**할 일:**
"elevation (m): 396"이 있는 줄부터 "collectors: S. Venturi"가 있는 줄까지를 "name author"만 "authority"(으)로 바꾸고 나머지는 그대로 둔 채 다시 적어 줄래요?

· · · · ·

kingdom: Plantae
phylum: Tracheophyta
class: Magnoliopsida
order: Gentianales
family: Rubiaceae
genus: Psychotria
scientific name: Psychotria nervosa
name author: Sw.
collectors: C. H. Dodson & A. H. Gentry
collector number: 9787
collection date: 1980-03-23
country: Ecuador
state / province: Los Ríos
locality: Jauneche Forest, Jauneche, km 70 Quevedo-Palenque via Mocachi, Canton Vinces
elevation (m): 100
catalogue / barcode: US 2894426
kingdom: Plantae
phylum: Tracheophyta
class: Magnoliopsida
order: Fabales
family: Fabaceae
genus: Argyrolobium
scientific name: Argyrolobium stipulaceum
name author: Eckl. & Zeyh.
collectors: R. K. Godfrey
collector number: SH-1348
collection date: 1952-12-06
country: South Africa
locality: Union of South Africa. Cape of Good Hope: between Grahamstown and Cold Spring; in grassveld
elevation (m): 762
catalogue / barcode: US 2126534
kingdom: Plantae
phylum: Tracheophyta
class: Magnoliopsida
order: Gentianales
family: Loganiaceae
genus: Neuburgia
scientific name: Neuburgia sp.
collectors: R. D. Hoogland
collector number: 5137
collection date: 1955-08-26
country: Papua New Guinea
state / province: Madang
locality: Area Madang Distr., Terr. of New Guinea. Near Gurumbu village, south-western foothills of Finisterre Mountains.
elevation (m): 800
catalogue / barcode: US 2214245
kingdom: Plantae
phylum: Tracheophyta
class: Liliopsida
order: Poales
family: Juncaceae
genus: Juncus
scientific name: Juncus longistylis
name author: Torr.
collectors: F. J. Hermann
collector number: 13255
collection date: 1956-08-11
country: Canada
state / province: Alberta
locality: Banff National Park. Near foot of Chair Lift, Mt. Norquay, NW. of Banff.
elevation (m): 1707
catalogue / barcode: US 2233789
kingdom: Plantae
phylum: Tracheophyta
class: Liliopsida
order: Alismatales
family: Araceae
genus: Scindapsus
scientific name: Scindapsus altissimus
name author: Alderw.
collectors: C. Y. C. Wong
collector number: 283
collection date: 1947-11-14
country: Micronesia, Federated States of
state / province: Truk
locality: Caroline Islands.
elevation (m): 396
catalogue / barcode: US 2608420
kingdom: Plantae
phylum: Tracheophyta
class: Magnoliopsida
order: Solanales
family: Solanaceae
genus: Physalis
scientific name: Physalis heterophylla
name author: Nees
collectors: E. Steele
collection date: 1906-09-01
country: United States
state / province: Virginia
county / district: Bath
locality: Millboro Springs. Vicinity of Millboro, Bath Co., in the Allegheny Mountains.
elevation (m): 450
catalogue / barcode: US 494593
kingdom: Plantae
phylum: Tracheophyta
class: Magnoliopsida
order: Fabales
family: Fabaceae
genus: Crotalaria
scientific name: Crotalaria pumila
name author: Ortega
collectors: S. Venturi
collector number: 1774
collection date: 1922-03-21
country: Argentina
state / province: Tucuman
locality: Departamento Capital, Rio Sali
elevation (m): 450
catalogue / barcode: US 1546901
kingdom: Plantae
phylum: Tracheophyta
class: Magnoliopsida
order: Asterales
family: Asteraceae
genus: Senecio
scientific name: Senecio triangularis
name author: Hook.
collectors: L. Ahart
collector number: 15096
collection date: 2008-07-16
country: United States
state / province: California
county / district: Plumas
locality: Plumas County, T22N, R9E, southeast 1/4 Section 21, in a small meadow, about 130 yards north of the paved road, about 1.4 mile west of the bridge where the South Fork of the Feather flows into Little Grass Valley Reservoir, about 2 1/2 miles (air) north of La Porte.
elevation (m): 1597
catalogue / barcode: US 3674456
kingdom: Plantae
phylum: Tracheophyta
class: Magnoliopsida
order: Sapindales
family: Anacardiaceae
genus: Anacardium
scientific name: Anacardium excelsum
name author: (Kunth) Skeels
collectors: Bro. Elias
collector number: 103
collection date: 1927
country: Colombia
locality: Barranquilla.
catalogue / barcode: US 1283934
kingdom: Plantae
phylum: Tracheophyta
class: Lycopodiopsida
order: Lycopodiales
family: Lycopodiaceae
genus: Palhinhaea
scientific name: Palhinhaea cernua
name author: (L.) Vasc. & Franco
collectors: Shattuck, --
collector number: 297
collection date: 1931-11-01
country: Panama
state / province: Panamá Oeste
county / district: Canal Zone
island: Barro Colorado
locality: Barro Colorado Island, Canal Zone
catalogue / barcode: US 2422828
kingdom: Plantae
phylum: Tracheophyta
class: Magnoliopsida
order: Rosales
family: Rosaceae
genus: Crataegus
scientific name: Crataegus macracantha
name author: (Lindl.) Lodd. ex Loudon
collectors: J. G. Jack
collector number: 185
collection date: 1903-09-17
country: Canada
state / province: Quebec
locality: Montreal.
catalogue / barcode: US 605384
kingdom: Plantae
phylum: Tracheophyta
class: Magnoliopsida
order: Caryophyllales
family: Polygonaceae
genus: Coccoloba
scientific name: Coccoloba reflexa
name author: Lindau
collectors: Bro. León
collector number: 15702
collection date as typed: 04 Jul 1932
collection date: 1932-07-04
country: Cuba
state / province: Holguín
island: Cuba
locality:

· · · · ·

**올바른 결과:**
elevation (m): 396
catalogue / barcode: US 2608420
kingdom: Plantae
phylum: Tracheophyta
class: Magnoliopsida
order: Solanales
family: Solanaceae
genus: Physalis
scientific name: Physalis heterophylla
authority: Nees
collectors: E. Steele
collection date: 1906-09-01
country: United States
state / province: Virginia
county / district: Bath
locality: Millboro Springs. Vicinity of Millboro, Bath Co., in the Allegheny Mountains.
elevation (m): 450
catalogue / barcode: US 494593
kingdom: Plantae
phylum: Tracheophyta
class: Magnoliopsida
order: Fabales
family: Fabaceae
genus: Crotalaria
scientific name: Crotalaria pumila
authority: Ortega
collectors: S. Venturi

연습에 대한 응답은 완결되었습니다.